Когда Твардовский в присутствии Хрущева «и других официальных лиц» (бытовала такая формулировка) дочитал «Тёркина на том свете», Хрущев спросил притихших главных редакторов: «Кто смелый? Кто ЭТО возьмет?»
Это была, в общем, не шутка первого лица насчет своих полномочий ― в духе сталинских сомнительных острот «Я не хотел подписывать договор с Гитлером, но Молотов заставил». Хрущев был человек с чутьем и понимал, что для публикации этой вещи ― даже понравившейся первому лицу ― нужна реальная смелость; и не потому, что это очень уж резкая сатира. Положа руку на сердце, «Тёркин на том свете» ― вещь не смешная даже по меркам 1963 года. Твардовский не юморист, хотя мрачно пошутить умел. Читать этого второго «Тёркина» тяжело, не скучно, а муторно, и писать было не веселее; не зря на Западе его тут же сравнили с Кафкой, что Твардовский в рабочих дневниках отметил с благодарностью. Особенной дерзости в высмеивании советской бюрократии при Хрущеве уже не было, и даже шутка насчет раздвоения того света на наш и капиталистический не храбрее «Незнайки на Луне», где классовая борьба переносится в космос. Отважней всего была догадка о том, что советское общество ― ну да, мертво; что, попав на тот свет в 1943 году, Тёркин угодил в сущности во вторую половину 50-х.
Поразительно, как безрадостны сочинения Твардовского в последние пятнадцать лет: казалось бы, «оттепель», блестящая плеяда молодых талантов, приличный ― по его мнению ― человек на самом верху, и сам «Трифоныч», хоть и преодолевая бешеное сопротивление, делает лучший и правдивейший журнал, но лирике не соврешь. И поздняя его лирика угрюма, задолго до смерти прощальна и завещательна, и последние поэмы проникнуты горечью, стыдом, тоской: может, до разоблачений второй половины 50-х он в самом деле не представлял масштаба сталинских преступлений и был раздавлен этой правдой? Не думаю: как-никак он был сыном сосланного кулака и о трагедии сельской России знал побольше других. «Не он бы писал, не я бы читал»,― сказал Трифонову о гроссмановском «Все течет». Скорей причина его оттепельной мрачности в другом: его поколение лучше молодых понимало, что оттепелью ничего не исправишь. Иллюзии могли быть у тех, кто родился в начале 30-х. А у тех, кто застал великие проекты 20-х и вдохновлялся их грандиозным утопизмом,― к 50-м годам не осталось иллюзий: дело мертвое. Косметические перемены не спасут, а на глобальные никто не пойдет. Тёркин ― символ России, в чем и сам автор не сомневался. И потому поэма его ― про Россию на том свете, про страну, в которой не осталось ни глотка живой воды. А единственным по-настоящему живым временем была война. И именно на войну просится Тёркин обратно ― потому что все остальное безнадежно, безвоздушно, безвыходно.
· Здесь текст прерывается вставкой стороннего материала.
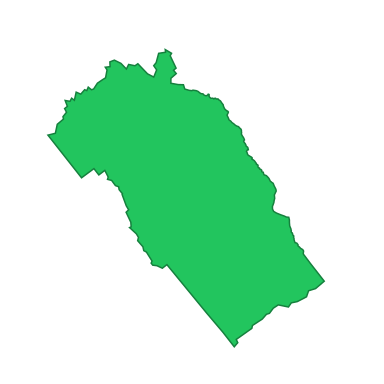 Linn, Oregon, United States of America (Natural Earth projection), rotated 52°
{"feature_id": "52423323B85649045718623", "entity_name": "Linn", "entity_type": "district", "adm_level": 2, "iso_a3": "USA", "parent_name": "United States of America", "parent_adm1": "Oregon", "projection": "natural_earth1", "projection_center": [-122.562, 44.497], "detail": "fine", "context": "isolated", "style": "filled", "palette": "green", "viewbox_px": 384, "rotation_deg": 52, "n_neighbors": 0, "source": "geoboundaries", "source_scale": "gbopen_adm2", "svg_char_len": 3745}
<svg xmlns="http://www.w3.org/2000/svg" viewBox="0 0 384 384"><g transform="rotate(52 192 192)"><path d="M63.3,125.4L65.6,126.8L62.2,132.9L68.0,140.6L68.9,144.4L74.0,144.7L77.9,151.4L71.5,154.3L57.6,155.7L57.4,159.2L52.5,163.4L54.7,168.0L46.9,168.8L40.3,172.0L38.9,176.6L42.8,179.4L40.3,183.5L43.5,183.8L48.8,189.8L48.4,193.5L48.0,199.5L50.3,206.2L49.5,208.3L45.5,209.2L47.3,212.5L45.3,213.6L46.4,219.4L42.0,221.8L47.3,228.2L44.0,229.1L45.4,232.3L41.8,235.6L47.8,237.5L47.8,241.0L51.9,241.8L53.2,247.3L55.4,248.4L55.7,256.5L61.6,263.5L58.5,270.5L112.8,270.3L113.2,254.9L121.2,254.9L121.3,247.4L128.6,248.8L130.0,250.8L133.4,248.2L139.8,248.4L142.7,246.6L145.3,248.0L150.6,247.9L150.9,248.6L162.4,252.3L167.0,252.9L167.4,256.4L178.1,258.8L182.0,261.4L181.6,263.1L190.6,261.6L194.8,262.1L196.9,264.8L204.9,264.4L208.5,266.1L211.3,264.9L221.8,266.0L222.9,268.0L225.5,268.0L228.5,265.0L233.8,262.3L233.8,256.5L296.0,255.0L321.3,254.0L340.0,254.0L338.9,248.7L335.4,247.9L336.3,228.8L334.4,226.5L335.0,219.5L335.4,214.8L334.2,208.6L335.3,205.7L333.6,199.5L334.1,193.5L342.0,186.8L340.5,182.0L343.2,176.5L345.1,166.3L341.6,160.9L344.2,154.1L343.7,142.7L340.8,142.7L321.5,142.7L309.8,142.5L308.8,142.1L308.1,141.3L307.2,140.4L305.5,140.2L303.6,141.0L302.3,141.2L301.5,141.2L300.6,141.5L299.6,141.6L298.8,140.9L296.8,140.9L295.3,142.0L293.9,141.5L292.3,140.9L291.4,140.2L290.1,139.8L289.4,138.9L287.8,139.0L286.7,138.4L285.7,138.2L285.2,138.5L284.3,138.3L283.8,137.7L281.8,136.7L278.9,135.9L276.6,134.4L275.6,133.7L274.1,132.5L271.5,131.3L269.8,133.1L267.9,134.0L264.6,136.1L262.7,137.2L260.6,138.4L257.6,139.6L255.1,139.1L253.0,137.6L250.8,134.1L249.1,132.3L248.0,130.8L245.0,128.9L243.1,125.1L241.5,124.2L240.4,124.0L238.9,123.7L237.4,123.4L236.2,123.0L235.0,122.7L233.6,123.2L232.4,123.4L232.0,123.6L230.8,123.5L229.8,123.2L228.4,123.0L226.7,123.1L225.8,123.2L224.9,123.3L223.6,124.1L223.2,124.5L222.6,124.6L222.2,124.5L221.6,124.3L220.8,123.9L220.3,123.7L219.8,124.1L219.3,124.4L218.8,124.4L218.3,124.1L217.9,123.7L217.4,123.7L217.0,123.8L216.4,123.9L216.2,124.3L215.8,124.5L215.2,124.3L214.7,124.1L214.2,124.3L213.8,124.7L213.2,124.6L212.6,124.4L212.1,123.9L211.7,123.6L211.2,123.5L210.7,123.7L210.2,124.1L209.9,124.2L209.7,124.0L209.5,123.8L208.9,123.7L208.3,123.7L207.5,123.7L206.7,123.6L206.1,123.6L205.4,123.7L204.7,123.9L204.0,124.1L203.6,124.3L203.0,124.6L202.7,124.5L202.7,124.3L202.8,124.1L202.3,123.8L201.9,123.5L201.0,123.7L200.1,124.1L199.0,124.5L198.0,124.9L196.8,125.1L195.6,124.6L194.3,124.2L193.7,124.2L193.3,123.6L193.2,123.1L192.9,122.3L193.2,122.0L193.4,121.6L193.1,121.4L192.3,121.1L191.2,120.6L190.5,120.7L189.9,120.9L189.2,121.1L188.2,120.6L186.7,120.3L185.3,120.3L184.1,120.2L183.4,119.5L183.3,118.6L182.7,118.4L181.7,118.1L180.5,117.9L178.7,117.8L176.7,117.4L175.8,116.4L174.9,115.9L173.7,115.0L172.6,114.7L171.1,115.0L169.3,115.1L168.4,115.5L167.8,116.1L165.8,116.8L164.0,117.1L161.8,117.8L160.1,117.8L158.8,118.2L157.6,118.4L156.9,118.0L156.0,117.8L155.2,117.6L153.0,117.1L152.0,115.0L151.4,114.1L150.1,114.1L149.7,114.6L146.5,115.1L143.8,114.4L142.4,113.7L141.2,113.7L139.9,113.7L139.0,113.6L137.8,113.5L136.9,113.8L136.1,114.1L135.0,114.1L134.5,114.3L134.3,115.0L133.4,115.7L132.7,115.7L132.2,116.2L132.2,117.0L132.0,117.5L131.3,117.7L130.9,117.8L130.4,118.6L129.8,119.4L129.0,119.6L128.4,119.7L127.7,119.7L127.0,119.6L126.5,119.1L126.0,118.6L125.3,118.6L124.9,119.1L125.2,119.7L125.2,120.6L124.8,121.7L123.9,122.4L123.2,122.7L122.6,122.9L122.0,122.9L121.5,122.9L119.8,124.5L116.2,125.4L114.6,126.4L112.3,128.6L112.1,129.7L110.1,131.7L106.4,134.3L102.2,132.7L98.8,136.8L93.3,141.7L89.4,138.6L89.0,131.5L84.7,131.6L84.6,128.3L71.2,125.3L70.1,122.7L63.3,125.4Z" fill="#22c55e" stroke="#15803d" stroke-width="1.5"/></g></svg>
― Кто смелый?― спросил Хрущев. Руку поднял его зять Аджубей: «Мы рискнем!»
Думаю, это самая отважная публикация в советской истории ― по смыслу она рубежней «Детей Арбата» и «Белых одежд», а в каком-то смысле и «Архипелага». Потому что у авторов всей советской и антисоветской протестной литературы была надежда, а у Твардовского нет. Коллективного спасения из посмертного бытия не бывает. Выбираться надо по одному ― как, используя фронтовой опыт путешествий на подножках и проникновения в любые лазейки, сбегает с того света Тёркин.
Выполнять этот завет в сегодняшней России выпало нам.